Hyperbolic and elliptic geometries serve as the gateways to infinitely diverse forms of non-Euclidean geometry. There are many mathematical tools to faithfully capture, relate, and define how these spaces behave and what it would be like to inhabit them. Such tools fall under the purview of differential geometry which helps us to quantify the local differences between a non-Euclidean space and Euclidean space at every point [8]. We want to quantify how much and in what way the fifth postulate is broken at every point in our space. We want to measure the intrinsic curvature of a surface. In two dimensional spaces we only need a single real number to capture the intrinsic curvature at around point. One way of doing this is by building a small circle of constant radius, like the ancient Egyptians, and then measuring its area. If we do this on the surface of a sphere, we find that the area of our circle will be less than a circle of the same radius in flat space.

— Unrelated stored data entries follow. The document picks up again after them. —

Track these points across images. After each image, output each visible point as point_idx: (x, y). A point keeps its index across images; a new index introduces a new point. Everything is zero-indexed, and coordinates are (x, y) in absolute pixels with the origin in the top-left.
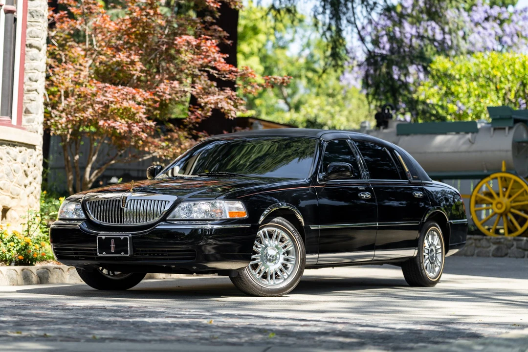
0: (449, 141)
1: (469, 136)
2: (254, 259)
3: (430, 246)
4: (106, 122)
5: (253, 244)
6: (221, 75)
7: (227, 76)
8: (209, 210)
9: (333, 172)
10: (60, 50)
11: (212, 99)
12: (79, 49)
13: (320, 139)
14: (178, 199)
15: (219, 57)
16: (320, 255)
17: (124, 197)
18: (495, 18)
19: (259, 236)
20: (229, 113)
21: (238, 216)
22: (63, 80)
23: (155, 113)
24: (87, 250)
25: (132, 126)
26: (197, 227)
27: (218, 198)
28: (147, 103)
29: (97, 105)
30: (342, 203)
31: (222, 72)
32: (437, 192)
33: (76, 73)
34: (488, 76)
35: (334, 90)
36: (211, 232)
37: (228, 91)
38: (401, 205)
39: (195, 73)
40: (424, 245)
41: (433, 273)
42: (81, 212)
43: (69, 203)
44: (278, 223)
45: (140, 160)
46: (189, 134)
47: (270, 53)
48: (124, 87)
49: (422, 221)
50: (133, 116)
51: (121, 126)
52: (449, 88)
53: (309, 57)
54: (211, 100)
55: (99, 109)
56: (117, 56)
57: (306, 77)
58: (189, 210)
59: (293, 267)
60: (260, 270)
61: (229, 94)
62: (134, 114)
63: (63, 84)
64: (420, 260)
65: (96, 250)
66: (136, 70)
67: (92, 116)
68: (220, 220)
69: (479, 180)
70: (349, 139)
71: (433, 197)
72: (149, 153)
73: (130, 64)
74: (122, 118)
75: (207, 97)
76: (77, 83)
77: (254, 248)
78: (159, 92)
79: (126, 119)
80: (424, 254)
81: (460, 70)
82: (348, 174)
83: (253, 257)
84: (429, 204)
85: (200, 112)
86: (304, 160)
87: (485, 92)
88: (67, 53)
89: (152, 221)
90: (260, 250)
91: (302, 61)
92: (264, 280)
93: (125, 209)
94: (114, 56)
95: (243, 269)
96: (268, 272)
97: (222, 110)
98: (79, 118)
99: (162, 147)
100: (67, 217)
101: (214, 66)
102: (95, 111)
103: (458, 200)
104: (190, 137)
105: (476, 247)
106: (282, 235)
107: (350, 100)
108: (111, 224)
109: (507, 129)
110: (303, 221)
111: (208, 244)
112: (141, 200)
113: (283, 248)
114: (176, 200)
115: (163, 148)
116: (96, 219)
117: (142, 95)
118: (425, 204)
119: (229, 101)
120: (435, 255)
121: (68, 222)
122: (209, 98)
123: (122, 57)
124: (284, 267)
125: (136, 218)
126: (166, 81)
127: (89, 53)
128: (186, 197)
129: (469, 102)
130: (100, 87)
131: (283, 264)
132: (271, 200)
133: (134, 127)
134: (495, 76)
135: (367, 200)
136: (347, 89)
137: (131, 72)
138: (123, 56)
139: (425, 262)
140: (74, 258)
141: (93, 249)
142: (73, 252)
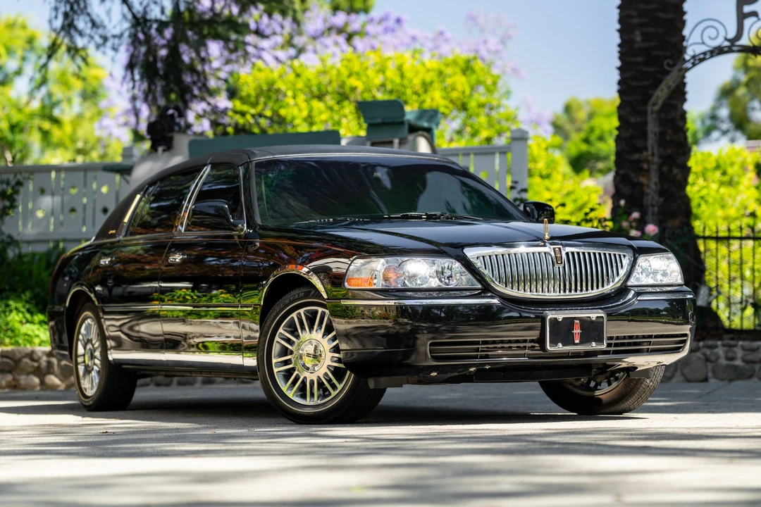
18: (340, 31)
35: (86, 142)
57: (40, 129)
91: (35, 106)
93: (562, 269)
109: (396, 141)
112: (584, 253)
134: (353, 89)
136: (107, 141)
140: (476, 357)
141: (528, 338)
142: (480, 346)
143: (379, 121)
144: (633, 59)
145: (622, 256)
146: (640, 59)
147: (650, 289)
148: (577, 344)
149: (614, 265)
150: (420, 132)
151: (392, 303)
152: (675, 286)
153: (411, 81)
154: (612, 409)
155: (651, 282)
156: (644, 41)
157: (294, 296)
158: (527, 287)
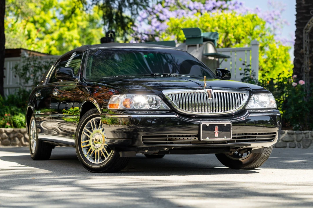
109: (198, 45)
140: (166, 143)
141: (192, 134)
142: (167, 138)
143: (191, 36)
144: (301, 11)
145: (243, 94)
146: (304, 11)
147: (259, 111)
148: (217, 138)
149: (239, 99)
150: (209, 42)
151: (127, 116)
152: (272, 109)
153: (230, 24)
154: (247, 167)
155: (260, 107)
156: (306, 3)
157: (91, 112)
158: (193, 109)
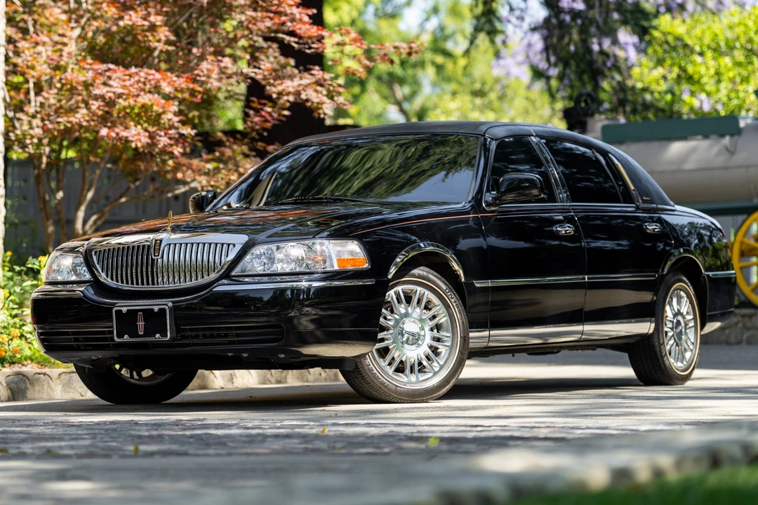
0: (693, 150)
1: (727, 140)
2: (382, 340)
3: (675, 315)
4: (113, 131)
5: (380, 314)
6: (304, 44)
7: (314, 46)
8: (303, 258)
9: (508, 191)
10: (24, 13)
11: (290, 85)
12: (57, 11)
13: (484, 136)
14: (249, 240)
15: (300, 13)
16: (493, 332)
17: (156, 241)
19: (389, 300)
20: (319, 109)
21: (354, 266)
22: (34, 63)
23: (191, 115)
24: (97, 333)
25: (158, 134)
26: (283, 285)
27: (317, 236)
28: (180, 95)
29: (95, 102)
30: (521, 244)
31: (305, 40)
32: (683, 227)
33: (55, 48)
34: (749, 46)
35: (483, 84)
36: (308, 295)
37: (316, 71)
38: (620, 248)
39: (257, 44)
40: (665, 315)
41: (682, 363)
42: (83, 270)
43: (61, 255)
44: (419, 277)
45: (170, 195)
46: (251, 149)
47: (371, 27)
48: (140, 69)
49: (660, 273)
50: (157, 118)
51: (136, 135)
52: (683, 69)
53: (438, 30)
54: (288, 87)
55: (98, 108)
56: (127, 17)
57: (433, 63)
58: (270, 259)
59: (448, 352)
60: (393, 359)
61: (320, 76)
62: (159, 115)
63: (33, 68)
64: (659, 339)
65: (112, 332)
66: (159, 41)
67: (88, 121)
68: (324, 273)
69: (744, 217)
70: (533, 135)
71: (677, 234)
72: (185, 183)
73: (148, 30)
74: (138, 123)
75: (282, 84)
76: (57, 68)
77: (382, 319)
78: (200, 76)
79: (145, 125)
80: (666, 329)
81: (700, 39)
82: (535, 192)
83: (380, 336)
84: (670, 245)
85: (269, 110)
86: (457, 174)
87: (745, 73)
88: (36, 17)
89: (207, 279)
90: (391, 323)
91: (426, 39)
92: (400, 374)
93: (160, 261)
94: (121, 18)
95: (363, 356)
96: (406, 361)
97: (309, 104)
98: (65, 125)
99: (206, 171)
100: (60, 278)
101: (291, 29)
102: (90, 112)
103: (719, 240)
104: (254, 153)
105: (746, 328)
106: (427, 298)
107: (512, 100)
108: (135, 287)
110: (462, 275)
111: (304, 314)
112: (187, 244)
113: (431, 319)
114: (247, 243)
115: (207, 174)
116: (109, 280)
117: (172, 83)
118: (664, 246)
119: (319, 88)
120: (683, 330)
121: (60, 287)
122: (284, 85)
123: (133, 18)
124: (433, 352)
125: (180, 276)
126: (210, 58)
127: (74, 16)
128: (262, 236)
129: (718, 90)
130: (100, 71)
131: (431, 347)
132: (406, 238)
133: (161, 136)
135: (566, 238)
136: (505, 82)
137: (151, 44)
138: (137, 17)
139: (668, 343)
140: (74, 347)
141: (106, 330)
142: (72, 337)
145: (231, 246)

Whenever we have a point around which this occurs, we say there is positive curvature at that point. When this happens, we will also find that straight lines that start off parallel tend to converge around that point, and that the internal angles of triangles around that point have angles that sum to more than 180 degrees [9].

On a hyperbolic plane, or a saddle, we find that circles have more area than those constructed from the same radius in flat space. This implies that the space has negative curvature. Straight lines that begin parallel will diverge, and triangles have angles that sum to less than 180 degrees [9].

Euclidean space is called “flat” as it has zero curvature everywhere, and the parallel postulate always holds by definition. Perhaps initially surprising, a cylinder has no intrinsic curvature under this or any other definition. We can make sense of this in considering how easy it is flattened out a cylinder without it tearing or buckling, compared to the impossibility of such a task with a sphere (tearing) or saddle (buckling).

We can better understand why lines coverge in spaces with positive curvature, like spheres, by imagining the following: consider two people leaving from the equator towards the North pole. While their paths initially appear parallel, they inevitably converge at the North pole. This is not because they were pulled together through space, but because the space between them shrunk! Again, the opposite is true for regions of negative curvature where lines that begin parallel always diverge as the space between them grows [9].

The surfaces discussed thus far have been continuous in nature, but curvature also shows up in polyhedra, three-dimensional shapes with flat polygonal faces. A lot of the tools for understanding discrete curvature are useful to 3D animators and modelers. This is because 3D models are represented in computers by surfaces of triangles or other polygons glued along common edges called meshes [8]. While you don’t have to think about geometry when watching Shrek, there is a great deal of mathematical wisdom that goes into animation technology and techniques. So, how can we import our understanding of curvature in the continuous context to the discrete one?

Let’s start with a simple shape, the surface of a cube. If we try to find where the parallel postulate fails, we won’t succeed on the faces which are polygonal pieces of flat planes, nor the edges which we can move across without noticing a change. However, we can find curvature around the vertices, or corners, of the cube. We can see this by folding out the cube into its net, shown in the applet below. There is clearly pi/2 radians of paper missing around each corner relative the flat paper! We thus define the curvature as 2pi – theta, where theta is the missing angle. In the case of the cube each corner then has curvature 3/2 pi at each vertex. A flat piece would have 2pi-2pi =0 curvature. We can see this curvature easily from the outside, but how would something living in the surface know it has curvature? It could build a circle and measure its area, it could see how parallel lines move around the vertex, it could see that the angles of a triangle sum to 270 degrees (red dashed line is a triangle in applet). A traditional way to measure curvature is to slide in a loop without rotating in space, but see if you still return to your original location rotated due to the space itself. If we have a surface of negative curvature, we will get an overlap in paper instead of a deficit. For this reason we would need to use multiple pieces of paper since we can’t simply cut a saddle out of paper.